The lines needed are those below that contain the word "distance"; copy each one.
** Opening Stored data block **
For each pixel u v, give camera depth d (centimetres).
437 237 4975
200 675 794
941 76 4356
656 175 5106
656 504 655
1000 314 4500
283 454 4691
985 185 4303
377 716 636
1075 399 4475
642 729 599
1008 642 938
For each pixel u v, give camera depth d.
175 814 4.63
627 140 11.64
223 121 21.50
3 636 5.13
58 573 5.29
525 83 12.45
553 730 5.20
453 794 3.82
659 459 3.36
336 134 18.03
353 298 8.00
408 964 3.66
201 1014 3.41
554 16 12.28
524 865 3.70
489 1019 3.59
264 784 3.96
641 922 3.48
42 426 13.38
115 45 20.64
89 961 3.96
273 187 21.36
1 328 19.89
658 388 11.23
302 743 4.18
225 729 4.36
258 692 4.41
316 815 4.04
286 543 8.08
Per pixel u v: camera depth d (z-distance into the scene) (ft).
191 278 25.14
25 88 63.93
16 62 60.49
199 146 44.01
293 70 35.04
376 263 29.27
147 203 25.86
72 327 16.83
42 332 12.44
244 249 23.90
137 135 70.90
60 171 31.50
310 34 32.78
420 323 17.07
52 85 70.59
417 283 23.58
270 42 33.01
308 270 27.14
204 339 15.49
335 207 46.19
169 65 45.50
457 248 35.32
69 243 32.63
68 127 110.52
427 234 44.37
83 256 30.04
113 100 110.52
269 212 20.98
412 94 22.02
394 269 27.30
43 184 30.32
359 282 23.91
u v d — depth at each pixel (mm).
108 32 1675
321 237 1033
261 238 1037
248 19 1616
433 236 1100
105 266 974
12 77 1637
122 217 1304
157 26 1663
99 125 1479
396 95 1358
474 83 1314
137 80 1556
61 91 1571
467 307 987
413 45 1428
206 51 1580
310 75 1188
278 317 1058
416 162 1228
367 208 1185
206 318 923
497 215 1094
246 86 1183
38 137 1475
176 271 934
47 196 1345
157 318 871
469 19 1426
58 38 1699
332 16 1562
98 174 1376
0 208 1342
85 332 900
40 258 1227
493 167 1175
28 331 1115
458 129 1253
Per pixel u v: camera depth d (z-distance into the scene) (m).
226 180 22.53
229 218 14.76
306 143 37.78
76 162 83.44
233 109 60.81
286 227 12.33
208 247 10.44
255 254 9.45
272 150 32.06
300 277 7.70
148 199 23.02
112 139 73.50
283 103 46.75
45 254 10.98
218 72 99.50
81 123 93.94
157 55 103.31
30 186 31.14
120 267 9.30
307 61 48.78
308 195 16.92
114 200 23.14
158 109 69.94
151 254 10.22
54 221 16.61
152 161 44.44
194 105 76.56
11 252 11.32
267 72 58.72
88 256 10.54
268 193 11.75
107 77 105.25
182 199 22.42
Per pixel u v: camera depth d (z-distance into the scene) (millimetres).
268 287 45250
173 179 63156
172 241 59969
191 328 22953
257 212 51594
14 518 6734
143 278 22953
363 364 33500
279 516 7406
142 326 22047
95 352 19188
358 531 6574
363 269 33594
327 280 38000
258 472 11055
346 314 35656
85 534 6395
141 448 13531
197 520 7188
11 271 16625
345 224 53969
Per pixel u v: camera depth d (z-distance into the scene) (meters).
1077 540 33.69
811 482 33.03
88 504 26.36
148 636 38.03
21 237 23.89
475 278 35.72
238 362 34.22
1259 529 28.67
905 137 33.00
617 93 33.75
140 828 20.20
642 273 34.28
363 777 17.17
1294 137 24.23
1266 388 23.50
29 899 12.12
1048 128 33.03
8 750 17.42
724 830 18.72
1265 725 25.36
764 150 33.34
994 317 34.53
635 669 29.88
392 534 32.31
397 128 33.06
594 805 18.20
** Closing Stored data block **
§ **Your response**:
Per pixel u v: camera depth d (z-distance into the scene) (ft).
Per pixel u v: camera depth d (z-distance into the scene) (m).
Per pixel u v: camera depth d (z-distance into the scene) (millimetres).
Per pixel u v: camera depth d (z-distance into the scene) (meters).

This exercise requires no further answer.